Der Verjährungsbeginn für Ansprüche zur Vergütung und zur Auskunft wird ausgelöst, wenn der Diensterfinder Kenntnis hat von seinem Anspruch oder die Erkenntnis grob fahrlässig versäumt hat. Was bedeutet das denn ganz konkret?
Verjährungsbeginn für Ansprüche zur Vergütung und Auskunft
In der Praxis wird die eigentlich klare gesetzliche Regelung zum Verjährungsbeginn etwas schwammig. Die Verjährung der Ansprüche auf eine Vergütung der Diensterfindung beträgt 3 Jahre nach BGB – und dies gilt auch für alle Ansprüche auf Auskunft und Rechnungslegung (§§ 195, 199 BGB).

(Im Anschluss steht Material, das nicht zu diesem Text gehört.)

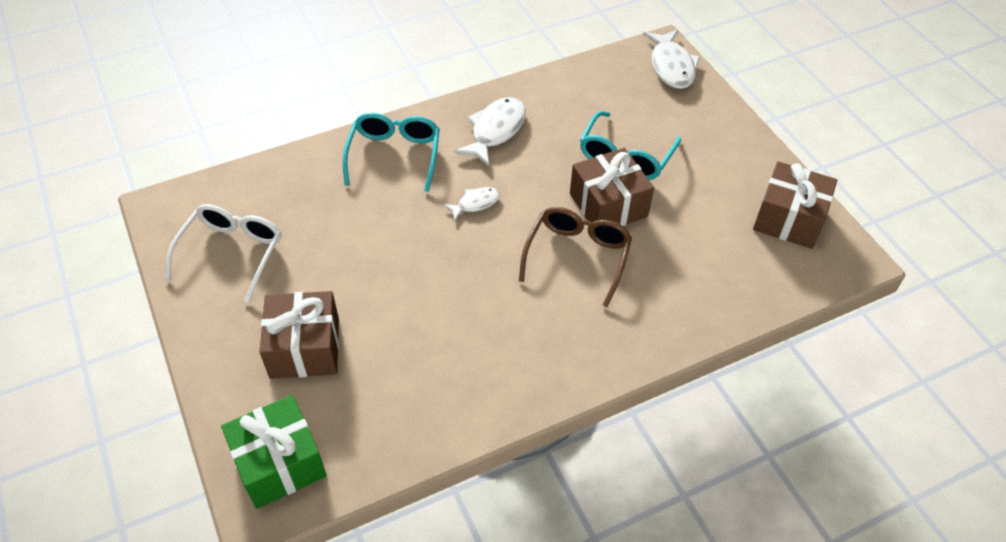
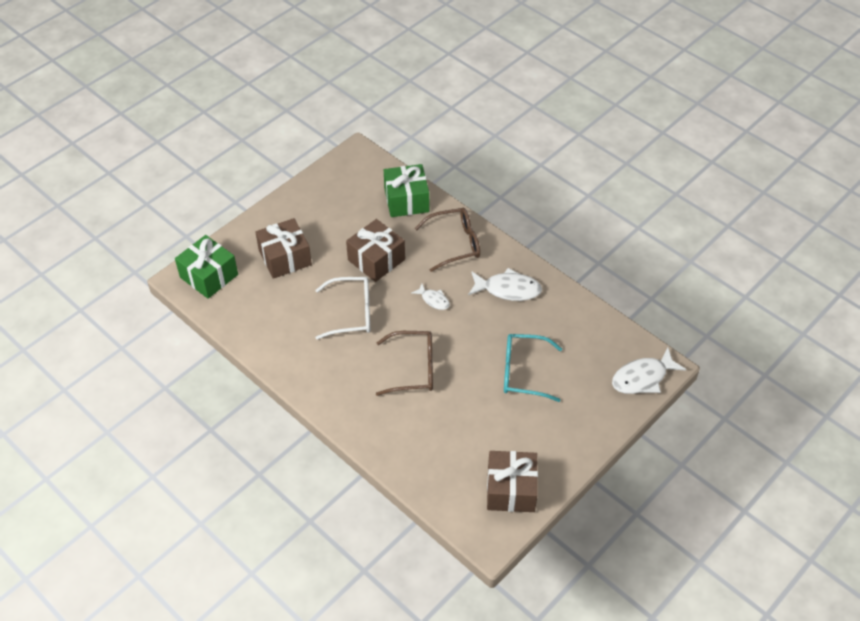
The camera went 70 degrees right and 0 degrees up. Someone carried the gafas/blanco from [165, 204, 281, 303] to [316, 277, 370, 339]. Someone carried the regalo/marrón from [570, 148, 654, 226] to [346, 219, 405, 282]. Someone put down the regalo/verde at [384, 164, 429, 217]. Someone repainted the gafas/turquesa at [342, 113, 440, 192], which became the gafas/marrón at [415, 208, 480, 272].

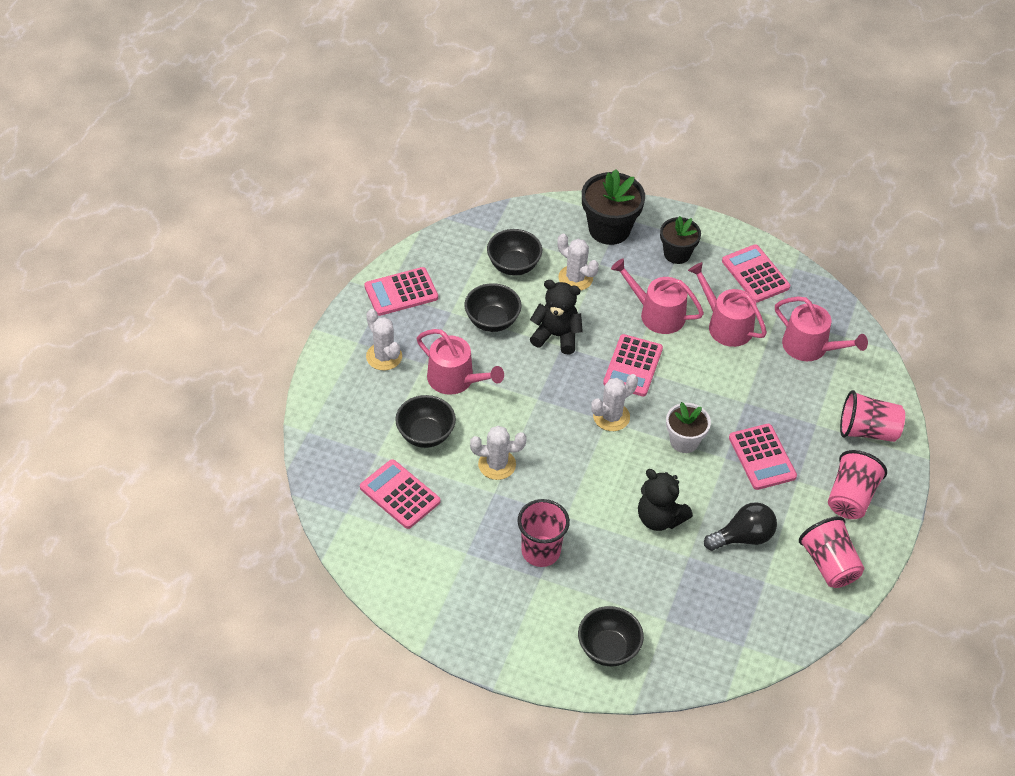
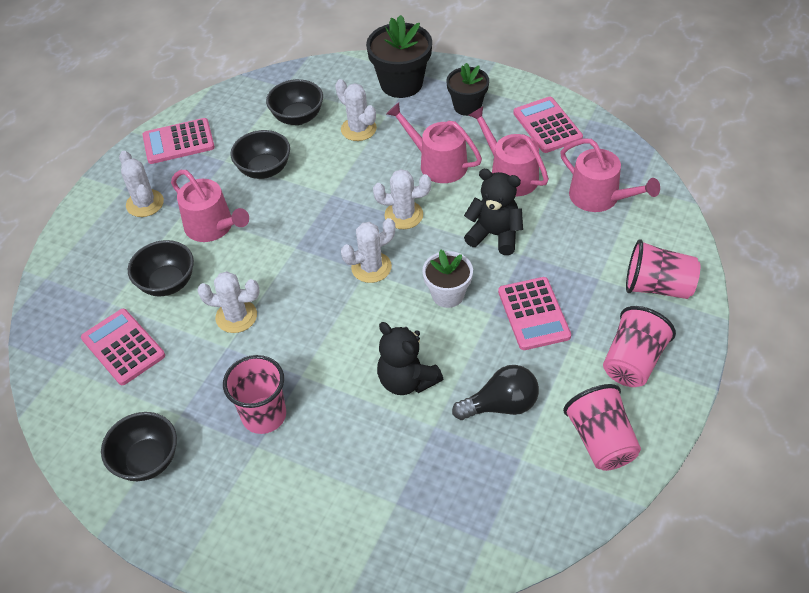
The camera went 10 degrees right and 0 degrees up. Someone carried the cuenco/negro from [578, 606, 644, 666] to [101, 412, 177, 481]. Someone swapped the calculadora/rosa at [603, 334, 663, 396] for the cactus/blanco at [373, 169, 431, 229]. Someone carried the osito/negro from [530, 280, 583, 354] to [464, 169, 523, 255].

So weit, so klar.
Wodurch aber der Verjährungsbeginn konkret ausgelöst wird, wann also Kenntnis oder fahrlässige Unkenntnis des Diensterfinders vorliegt, ist im Alltag der Unternehmen und der Praxis weniger klar.
Verjährungsbeginn in nach Gesetzauslegung
So gilt Bezug auf die „Kenntnis“ nach Gesetz, dass der Arbeitnehmererfinder Kenntnis von den „anspruchsbegründenen Umständen“ haben soll; in der Regel bedeutet das, dass die erfindungsgemäße Lösung verwirklicht worden und / oder im Unternehmen Inanspruchgenommen wurde. Wann das wiederum konkret als erfüllt zu sehen ist, beschäftigt immer wieder die Gerichte.
Kniffliger sogar ist die Gesetzauslegung in Bezug auf den Sachverhalt, dass Erkenntnis vom Diensterfinder grob fahrlässig versäumt wurde. Allgemein wird darunter verstanden, dass sich dem Diensterfinder schon ein gewisser Verdacht der Schädigung aufgedrängt hätte haben müssen.
Verjährungsbeginn in der Praxis
Doch ist ein solcher Verdacht selbstverständlich, wenn ein Arbeitgeber für sich entscheidet, nicht mehr benutzte Schutzrechte aufrechtzuerhalten? Und Jahre später zeigt sich, dass der Arbeitgeber entgegen seiner Behauptung, er nutze die Erfindung nicht mehr, sie dennoch weiter eingesetzt hat.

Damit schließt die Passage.